### [WHAT THE TASK ASKS]
Each line below that holds the string "nose" counts once; report the total and nothing else.

Collected data
BEGIN
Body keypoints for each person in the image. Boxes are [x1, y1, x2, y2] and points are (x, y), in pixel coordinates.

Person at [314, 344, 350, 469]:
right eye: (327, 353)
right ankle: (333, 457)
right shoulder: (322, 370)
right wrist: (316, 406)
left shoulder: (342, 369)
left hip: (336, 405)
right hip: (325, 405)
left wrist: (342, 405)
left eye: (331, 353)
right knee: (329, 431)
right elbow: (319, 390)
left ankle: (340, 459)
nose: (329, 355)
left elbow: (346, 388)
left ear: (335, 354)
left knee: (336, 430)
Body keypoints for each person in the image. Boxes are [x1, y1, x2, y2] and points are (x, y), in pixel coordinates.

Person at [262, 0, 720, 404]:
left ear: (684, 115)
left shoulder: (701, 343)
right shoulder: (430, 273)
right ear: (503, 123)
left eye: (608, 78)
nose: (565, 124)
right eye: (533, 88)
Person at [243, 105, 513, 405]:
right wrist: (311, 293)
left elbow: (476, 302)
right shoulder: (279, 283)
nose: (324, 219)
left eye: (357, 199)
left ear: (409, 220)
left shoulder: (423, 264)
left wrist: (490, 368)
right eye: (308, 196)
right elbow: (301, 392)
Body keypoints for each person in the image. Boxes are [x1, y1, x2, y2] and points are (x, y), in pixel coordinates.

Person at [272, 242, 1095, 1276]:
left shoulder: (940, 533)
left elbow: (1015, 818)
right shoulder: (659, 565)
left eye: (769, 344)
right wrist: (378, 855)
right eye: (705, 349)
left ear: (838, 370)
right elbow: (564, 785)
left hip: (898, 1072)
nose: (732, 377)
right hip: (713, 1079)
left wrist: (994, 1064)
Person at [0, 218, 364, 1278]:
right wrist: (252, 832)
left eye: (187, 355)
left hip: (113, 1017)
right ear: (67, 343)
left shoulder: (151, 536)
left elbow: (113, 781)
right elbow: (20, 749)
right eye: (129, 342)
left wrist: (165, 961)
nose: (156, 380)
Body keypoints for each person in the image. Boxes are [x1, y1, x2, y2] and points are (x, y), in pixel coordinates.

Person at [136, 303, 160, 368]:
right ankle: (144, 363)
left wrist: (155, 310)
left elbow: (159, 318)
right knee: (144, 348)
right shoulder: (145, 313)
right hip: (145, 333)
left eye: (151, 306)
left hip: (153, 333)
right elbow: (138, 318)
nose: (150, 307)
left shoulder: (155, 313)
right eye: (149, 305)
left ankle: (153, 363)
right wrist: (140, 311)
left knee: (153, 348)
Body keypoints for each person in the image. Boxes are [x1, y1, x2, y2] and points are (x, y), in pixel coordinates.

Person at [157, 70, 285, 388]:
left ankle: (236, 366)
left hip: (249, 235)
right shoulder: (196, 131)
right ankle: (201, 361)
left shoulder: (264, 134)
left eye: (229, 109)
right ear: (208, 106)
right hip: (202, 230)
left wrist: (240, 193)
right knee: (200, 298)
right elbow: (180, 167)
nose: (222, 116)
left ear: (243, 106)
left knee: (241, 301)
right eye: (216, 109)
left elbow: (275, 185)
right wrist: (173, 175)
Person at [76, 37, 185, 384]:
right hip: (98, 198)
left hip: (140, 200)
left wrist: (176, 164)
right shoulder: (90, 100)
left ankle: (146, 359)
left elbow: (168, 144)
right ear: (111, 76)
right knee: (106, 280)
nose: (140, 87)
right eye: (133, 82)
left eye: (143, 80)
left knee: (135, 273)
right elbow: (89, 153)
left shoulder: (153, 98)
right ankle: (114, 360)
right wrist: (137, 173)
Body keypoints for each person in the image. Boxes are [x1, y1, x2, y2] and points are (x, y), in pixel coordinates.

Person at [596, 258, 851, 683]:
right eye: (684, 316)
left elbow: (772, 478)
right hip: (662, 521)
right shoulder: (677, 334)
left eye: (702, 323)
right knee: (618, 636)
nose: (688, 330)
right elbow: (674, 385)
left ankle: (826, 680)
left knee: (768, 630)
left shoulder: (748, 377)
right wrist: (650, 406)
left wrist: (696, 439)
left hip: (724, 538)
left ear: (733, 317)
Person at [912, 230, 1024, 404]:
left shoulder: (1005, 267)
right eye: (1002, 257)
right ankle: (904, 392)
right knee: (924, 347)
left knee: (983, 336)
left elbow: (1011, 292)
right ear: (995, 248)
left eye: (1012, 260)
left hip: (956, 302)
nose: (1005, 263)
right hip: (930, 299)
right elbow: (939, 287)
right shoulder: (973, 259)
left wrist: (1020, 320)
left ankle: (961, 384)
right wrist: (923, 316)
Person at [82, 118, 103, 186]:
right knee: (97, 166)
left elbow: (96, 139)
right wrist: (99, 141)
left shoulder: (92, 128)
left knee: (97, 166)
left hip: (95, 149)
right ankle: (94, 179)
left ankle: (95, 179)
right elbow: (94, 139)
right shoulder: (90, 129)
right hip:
END
### [YOUR RESPONSE]
10